Premier Christy Clark promotes the benefits of the Trans-Pacific Partnership at a Victoria seafood shop Wednesday.

Premier Christy Clark baits NDP on trade deal

Premier compares NDP's 'Leap Manifesto' to Donald Trump's campaign against free trade in the U.S.

Premier Christy Clark proclaimed her government’s support for the Trans-Pacific Partnership Wednesday with a campaign-style event touting the benefits of removing tariffs on seafood and other B.C. exports.

Clark and International Trade Minister Teresa Wat released a letter to federal International Trade Minister Chrystia Freeland supporting the trade deal, signed by 80 B.C. businesses from food producers to aircraft and forest companies.
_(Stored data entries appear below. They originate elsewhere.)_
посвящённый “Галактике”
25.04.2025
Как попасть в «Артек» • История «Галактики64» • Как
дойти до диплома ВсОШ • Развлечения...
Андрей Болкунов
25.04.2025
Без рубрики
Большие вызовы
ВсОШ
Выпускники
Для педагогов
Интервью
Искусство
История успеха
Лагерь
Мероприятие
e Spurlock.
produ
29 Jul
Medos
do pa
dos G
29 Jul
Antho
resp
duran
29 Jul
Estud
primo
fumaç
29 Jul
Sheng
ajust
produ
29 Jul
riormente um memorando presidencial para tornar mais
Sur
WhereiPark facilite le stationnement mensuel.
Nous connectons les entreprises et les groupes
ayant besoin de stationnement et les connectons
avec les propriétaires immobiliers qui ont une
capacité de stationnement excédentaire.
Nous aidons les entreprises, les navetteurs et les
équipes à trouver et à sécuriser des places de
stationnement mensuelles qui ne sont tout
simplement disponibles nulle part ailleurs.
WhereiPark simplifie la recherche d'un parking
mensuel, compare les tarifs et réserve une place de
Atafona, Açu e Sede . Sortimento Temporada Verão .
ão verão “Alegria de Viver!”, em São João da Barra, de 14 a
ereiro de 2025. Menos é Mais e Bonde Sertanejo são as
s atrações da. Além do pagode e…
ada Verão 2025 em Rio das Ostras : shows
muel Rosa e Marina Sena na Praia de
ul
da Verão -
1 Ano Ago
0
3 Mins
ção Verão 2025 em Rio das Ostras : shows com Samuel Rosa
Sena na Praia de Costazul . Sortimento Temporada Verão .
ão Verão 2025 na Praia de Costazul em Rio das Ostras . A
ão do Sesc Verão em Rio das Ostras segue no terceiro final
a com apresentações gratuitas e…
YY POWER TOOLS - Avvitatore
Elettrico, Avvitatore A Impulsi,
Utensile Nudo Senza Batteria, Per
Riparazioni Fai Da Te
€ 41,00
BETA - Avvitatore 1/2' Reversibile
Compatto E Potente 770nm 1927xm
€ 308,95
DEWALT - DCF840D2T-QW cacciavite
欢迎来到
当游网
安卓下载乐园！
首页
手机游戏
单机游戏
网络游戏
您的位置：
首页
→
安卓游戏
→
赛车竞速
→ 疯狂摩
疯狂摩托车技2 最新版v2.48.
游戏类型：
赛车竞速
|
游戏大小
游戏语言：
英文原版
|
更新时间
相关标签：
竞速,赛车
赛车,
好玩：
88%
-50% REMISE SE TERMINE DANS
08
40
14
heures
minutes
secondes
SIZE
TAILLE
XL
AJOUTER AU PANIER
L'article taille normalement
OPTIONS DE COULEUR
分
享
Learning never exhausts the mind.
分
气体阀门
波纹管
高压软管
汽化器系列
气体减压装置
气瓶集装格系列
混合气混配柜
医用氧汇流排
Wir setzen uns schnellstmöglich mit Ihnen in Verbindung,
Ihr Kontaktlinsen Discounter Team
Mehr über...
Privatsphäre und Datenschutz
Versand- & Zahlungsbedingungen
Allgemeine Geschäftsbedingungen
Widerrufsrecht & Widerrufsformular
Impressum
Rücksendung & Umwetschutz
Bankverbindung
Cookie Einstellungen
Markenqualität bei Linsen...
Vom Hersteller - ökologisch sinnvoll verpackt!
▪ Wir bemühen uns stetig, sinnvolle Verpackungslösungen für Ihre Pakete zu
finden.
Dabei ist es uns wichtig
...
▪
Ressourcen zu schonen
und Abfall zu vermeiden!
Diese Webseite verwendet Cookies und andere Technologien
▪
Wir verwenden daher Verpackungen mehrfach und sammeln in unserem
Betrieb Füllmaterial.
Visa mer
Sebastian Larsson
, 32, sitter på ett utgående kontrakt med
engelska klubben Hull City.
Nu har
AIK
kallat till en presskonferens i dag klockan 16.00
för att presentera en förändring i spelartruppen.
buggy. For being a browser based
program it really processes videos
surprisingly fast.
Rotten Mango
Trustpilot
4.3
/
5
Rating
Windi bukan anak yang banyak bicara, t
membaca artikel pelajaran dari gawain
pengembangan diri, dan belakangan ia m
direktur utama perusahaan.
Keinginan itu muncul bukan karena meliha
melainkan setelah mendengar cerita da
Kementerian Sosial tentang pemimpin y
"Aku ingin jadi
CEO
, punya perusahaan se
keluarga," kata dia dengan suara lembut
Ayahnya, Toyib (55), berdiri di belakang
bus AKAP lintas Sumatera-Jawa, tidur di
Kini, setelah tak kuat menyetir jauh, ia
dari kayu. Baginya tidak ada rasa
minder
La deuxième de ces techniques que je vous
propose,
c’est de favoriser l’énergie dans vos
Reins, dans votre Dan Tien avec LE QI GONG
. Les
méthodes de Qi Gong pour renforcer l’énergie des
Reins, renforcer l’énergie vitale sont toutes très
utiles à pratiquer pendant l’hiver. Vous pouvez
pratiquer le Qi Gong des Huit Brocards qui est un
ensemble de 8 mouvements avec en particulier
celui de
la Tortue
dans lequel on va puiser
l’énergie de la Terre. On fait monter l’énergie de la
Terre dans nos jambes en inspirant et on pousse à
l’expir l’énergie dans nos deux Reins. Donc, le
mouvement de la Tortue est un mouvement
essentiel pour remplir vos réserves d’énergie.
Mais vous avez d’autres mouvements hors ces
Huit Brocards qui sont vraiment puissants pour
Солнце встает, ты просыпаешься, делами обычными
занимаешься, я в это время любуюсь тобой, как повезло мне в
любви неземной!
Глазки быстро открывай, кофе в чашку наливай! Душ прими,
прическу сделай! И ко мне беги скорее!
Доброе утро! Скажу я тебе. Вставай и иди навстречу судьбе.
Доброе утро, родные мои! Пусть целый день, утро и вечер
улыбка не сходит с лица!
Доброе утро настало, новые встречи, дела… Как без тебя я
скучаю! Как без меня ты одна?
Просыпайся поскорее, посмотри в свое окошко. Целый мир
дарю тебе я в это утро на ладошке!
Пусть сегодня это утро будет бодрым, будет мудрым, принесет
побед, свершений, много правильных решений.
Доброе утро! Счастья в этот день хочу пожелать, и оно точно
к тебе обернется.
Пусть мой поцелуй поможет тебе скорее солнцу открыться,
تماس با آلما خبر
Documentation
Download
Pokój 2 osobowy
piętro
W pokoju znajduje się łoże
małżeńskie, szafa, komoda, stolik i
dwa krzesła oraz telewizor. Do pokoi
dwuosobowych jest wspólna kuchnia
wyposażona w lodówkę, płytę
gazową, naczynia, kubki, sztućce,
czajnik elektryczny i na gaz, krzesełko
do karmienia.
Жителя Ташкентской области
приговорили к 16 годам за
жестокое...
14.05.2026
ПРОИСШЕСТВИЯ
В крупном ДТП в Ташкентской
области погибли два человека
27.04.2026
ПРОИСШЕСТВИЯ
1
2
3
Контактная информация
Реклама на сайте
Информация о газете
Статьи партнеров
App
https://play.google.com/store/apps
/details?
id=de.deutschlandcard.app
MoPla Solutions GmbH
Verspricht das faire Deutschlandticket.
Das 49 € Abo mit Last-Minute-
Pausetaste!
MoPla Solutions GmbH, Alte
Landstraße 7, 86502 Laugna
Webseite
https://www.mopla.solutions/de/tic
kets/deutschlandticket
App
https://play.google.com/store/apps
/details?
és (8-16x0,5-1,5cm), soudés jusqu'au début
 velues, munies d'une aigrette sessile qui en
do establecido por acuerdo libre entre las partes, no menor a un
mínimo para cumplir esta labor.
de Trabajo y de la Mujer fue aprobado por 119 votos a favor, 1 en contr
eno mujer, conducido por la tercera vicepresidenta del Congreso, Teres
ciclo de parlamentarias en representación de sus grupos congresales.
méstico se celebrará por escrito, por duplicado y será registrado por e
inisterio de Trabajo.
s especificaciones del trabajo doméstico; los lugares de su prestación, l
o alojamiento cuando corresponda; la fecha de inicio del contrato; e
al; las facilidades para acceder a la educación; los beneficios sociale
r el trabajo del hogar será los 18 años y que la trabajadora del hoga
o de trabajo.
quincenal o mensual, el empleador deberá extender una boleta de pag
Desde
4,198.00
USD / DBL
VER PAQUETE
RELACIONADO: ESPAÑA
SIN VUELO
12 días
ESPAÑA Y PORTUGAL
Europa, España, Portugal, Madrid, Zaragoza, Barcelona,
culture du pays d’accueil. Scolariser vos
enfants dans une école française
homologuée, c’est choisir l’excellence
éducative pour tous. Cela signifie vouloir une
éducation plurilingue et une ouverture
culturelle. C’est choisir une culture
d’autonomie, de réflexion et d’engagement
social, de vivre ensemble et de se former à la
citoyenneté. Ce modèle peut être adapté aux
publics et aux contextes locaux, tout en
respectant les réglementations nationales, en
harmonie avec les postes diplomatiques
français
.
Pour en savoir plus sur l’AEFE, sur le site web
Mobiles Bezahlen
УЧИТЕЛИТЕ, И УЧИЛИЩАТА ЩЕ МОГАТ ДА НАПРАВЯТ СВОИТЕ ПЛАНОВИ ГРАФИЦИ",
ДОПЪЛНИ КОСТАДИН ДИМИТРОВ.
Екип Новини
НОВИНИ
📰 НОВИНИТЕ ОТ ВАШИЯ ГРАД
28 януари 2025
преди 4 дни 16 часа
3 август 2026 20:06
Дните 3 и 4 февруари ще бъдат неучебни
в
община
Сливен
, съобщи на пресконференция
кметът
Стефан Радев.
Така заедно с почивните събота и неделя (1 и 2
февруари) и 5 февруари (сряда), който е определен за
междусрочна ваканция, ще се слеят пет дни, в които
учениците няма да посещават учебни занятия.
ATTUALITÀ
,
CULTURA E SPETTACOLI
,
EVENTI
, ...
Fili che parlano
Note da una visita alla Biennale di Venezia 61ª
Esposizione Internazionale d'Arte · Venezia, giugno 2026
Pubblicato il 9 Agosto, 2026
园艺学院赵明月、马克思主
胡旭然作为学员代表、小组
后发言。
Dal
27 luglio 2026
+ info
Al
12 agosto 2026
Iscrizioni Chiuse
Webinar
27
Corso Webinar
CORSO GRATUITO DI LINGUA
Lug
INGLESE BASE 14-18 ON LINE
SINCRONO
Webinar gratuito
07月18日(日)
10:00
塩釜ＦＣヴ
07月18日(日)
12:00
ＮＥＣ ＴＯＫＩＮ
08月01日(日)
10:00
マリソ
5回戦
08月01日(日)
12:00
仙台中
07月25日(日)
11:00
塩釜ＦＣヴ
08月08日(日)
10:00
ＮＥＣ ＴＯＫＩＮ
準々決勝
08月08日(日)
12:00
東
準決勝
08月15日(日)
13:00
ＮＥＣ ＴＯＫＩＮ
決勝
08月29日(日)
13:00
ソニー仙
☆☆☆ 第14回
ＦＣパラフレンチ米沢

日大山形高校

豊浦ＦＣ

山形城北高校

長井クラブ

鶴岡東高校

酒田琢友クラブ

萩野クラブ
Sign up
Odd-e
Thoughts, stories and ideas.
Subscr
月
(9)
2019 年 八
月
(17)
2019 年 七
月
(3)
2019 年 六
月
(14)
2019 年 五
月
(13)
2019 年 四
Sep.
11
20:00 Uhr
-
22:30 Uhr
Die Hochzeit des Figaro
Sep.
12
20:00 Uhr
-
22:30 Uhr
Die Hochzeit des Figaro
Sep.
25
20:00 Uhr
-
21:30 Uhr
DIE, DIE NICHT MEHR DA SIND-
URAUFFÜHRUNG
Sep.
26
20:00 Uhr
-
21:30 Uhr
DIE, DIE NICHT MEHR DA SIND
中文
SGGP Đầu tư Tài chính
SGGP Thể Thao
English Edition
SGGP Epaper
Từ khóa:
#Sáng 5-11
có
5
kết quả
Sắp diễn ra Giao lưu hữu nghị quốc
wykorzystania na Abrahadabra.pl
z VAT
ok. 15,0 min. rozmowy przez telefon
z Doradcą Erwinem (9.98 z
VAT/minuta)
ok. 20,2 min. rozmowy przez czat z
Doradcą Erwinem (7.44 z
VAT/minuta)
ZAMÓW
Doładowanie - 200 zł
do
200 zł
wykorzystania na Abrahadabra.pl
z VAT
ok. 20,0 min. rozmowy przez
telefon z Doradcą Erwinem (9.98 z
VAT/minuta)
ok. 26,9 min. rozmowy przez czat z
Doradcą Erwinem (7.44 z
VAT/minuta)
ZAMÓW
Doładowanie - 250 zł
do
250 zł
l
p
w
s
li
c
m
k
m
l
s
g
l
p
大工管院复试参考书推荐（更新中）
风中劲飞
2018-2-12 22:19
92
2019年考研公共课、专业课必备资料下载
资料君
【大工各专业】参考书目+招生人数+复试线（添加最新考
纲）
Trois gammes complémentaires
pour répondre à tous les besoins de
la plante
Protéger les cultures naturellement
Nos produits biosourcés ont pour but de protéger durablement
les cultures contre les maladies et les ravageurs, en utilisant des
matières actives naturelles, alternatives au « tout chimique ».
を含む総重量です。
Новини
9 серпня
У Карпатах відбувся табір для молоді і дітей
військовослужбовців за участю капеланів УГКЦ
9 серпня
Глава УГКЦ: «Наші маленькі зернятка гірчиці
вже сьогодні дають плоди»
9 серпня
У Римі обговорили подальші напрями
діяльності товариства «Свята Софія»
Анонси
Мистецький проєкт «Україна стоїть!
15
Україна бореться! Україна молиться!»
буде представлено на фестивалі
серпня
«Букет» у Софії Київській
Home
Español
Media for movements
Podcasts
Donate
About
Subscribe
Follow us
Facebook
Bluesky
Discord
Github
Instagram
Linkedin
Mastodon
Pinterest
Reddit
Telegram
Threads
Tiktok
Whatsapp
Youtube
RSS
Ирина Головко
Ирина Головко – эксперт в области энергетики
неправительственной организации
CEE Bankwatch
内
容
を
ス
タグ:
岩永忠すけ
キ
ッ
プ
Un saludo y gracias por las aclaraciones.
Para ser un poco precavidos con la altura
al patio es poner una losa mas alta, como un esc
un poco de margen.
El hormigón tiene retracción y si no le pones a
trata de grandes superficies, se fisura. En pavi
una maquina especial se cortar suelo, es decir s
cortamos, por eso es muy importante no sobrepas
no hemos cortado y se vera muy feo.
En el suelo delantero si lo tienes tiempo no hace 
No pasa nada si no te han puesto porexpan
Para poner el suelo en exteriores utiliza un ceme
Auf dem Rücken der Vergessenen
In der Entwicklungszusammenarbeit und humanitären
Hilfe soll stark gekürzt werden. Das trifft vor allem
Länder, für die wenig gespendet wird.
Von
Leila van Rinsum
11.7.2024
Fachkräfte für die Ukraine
Clark wasted little time setting the political hook for the opposition NDP, whose federal wing debated the anti-trade “Leap Manifesto” at its convention in Alberta last weekend. She compared that to U.S. presidential candidate Donald Trump’s campaign against trade deals.

“It’s an argument we’ve seen south of the border, and now it’s an argument that’s contaminated the Canadian political debate as well,” Clark said.

The B.C. Liberals then forced debate on a motion to support the TPP in the legislature. NDP leader John Horgan quoted sources including the CEO of Ford of Canada and a former CEO of Blackberry Canada saying the agreement is bad for the Canadian car and high-tech industries.

Horgan noted that federal hearings on the TPP are being held next week. Freeland has signed the agreement on behalf of Canada, but it requires ratification by governments in Canada, the U.S., Mexico, Japan, Australia, New Zealand, Malaysia and other Pacific Rim countries before it takes effect.

The B.C. Chamber of Commerce says fish and seafood are currently subject to 15 per cent duty in Japan and Malaysia, up to 34 per cent in Vietnam and up to five per cent in New Zealand. Beef, fresh and frozen vegetables, fresh cherries and fresh and frozen blueberries also face tariffs in Asian countries that would be eliminated by the TPP.